Candidate with Bulgarian Roots Became Mexico's First Female President

Claudia Sheinbaum has been declared the winner of yesterday's presidential election in Mexico by the ruling party, Morena. Provisional results indicate that Sheinbaum leads her opponent, Xochitl Galvez, by more than 20%. Mario Delgado, Morena's leader, announced to supporters in Mexico City that Sheinbaum is winning by a "very large" margin.

Sheinbaum, a climatologist and former mayor of Mexico City, has been confirmed as the winner according to at least five exit polls. Polling agency Parametria predicted a landslide victory, with Sheinbaum receiving 56% of the vote. The opposition candidate, Xochital Galvez, received 30% of the vote, according to Reuters.

The provisional ballot count shows Sheinbaum with 59% of the votes, compared to 29% for Galvez, although only 5% of the votes have been counted so far. Galvez has not yet conceded defeat, urging his supporters to remain patient and wait for the official results.
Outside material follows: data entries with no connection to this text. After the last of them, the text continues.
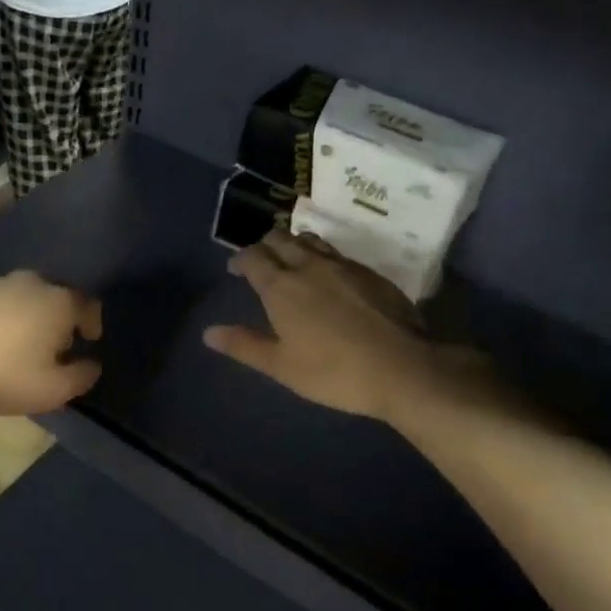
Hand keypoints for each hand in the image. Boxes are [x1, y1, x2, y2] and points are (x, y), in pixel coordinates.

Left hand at [0, 271, 101, 416]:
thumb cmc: (4, 376)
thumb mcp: (54, 390)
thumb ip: (82, 376)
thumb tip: (92, 365)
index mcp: (58, 302)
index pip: (87, 304)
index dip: (92, 322)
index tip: (89, 341)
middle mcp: (30, 283)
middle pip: (53, 295)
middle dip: (58, 317)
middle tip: (52, 345)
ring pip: (21, 295)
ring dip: (26, 314)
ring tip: (16, 343)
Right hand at [203, 232, 463, 421]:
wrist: (401, 367)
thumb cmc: (332, 372)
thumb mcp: (281, 366)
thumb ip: (245, 346)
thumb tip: (208, 333)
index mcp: (281, 286)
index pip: (253, 257)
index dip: (240, 259)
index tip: (236, 268)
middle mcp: (309, 265)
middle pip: (281, 239)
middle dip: (266, 245)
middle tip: (262, 260)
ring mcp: (343, 265)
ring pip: (311, 240)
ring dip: (295, 244)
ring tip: (292, 259)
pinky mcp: (370, 272)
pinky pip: (337, 253)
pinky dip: (322, 256)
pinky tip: (329, 276)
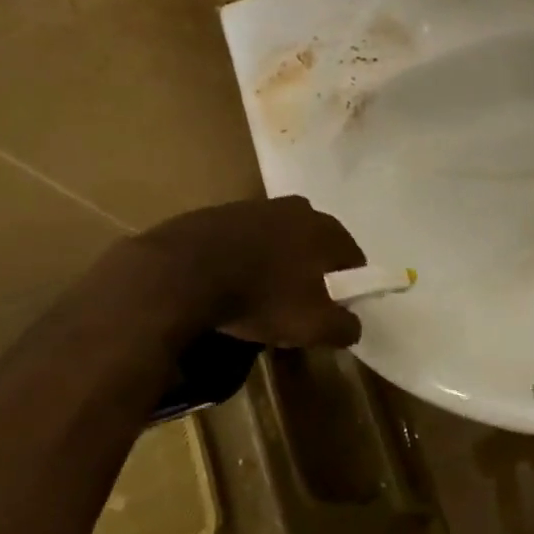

Claudia Sheinbaum, who has Bulgarian roots, will become the first female president in Mexico's history and in North America. The 61-year-old led convincingly in public opinion polls and now faces the daunting challenge of addressing organized crime violence. The election campaign was marred by violence, with 38 candidates killed, and two people lost their lives on election day.

Her origin

Claudia Sheinbaum Pardo was born into a secular Jewish family in Mexico City, the capital. Her paternal Ashkenazi grandparents migrated from Lithuania to Mexico City in the 1920s, while her maternal grandparents were Sephardim who fled Sofia during the early 1940s to escape the Holocaust. According to "Dnevnik", she observes all Jewish holidays from both family lines.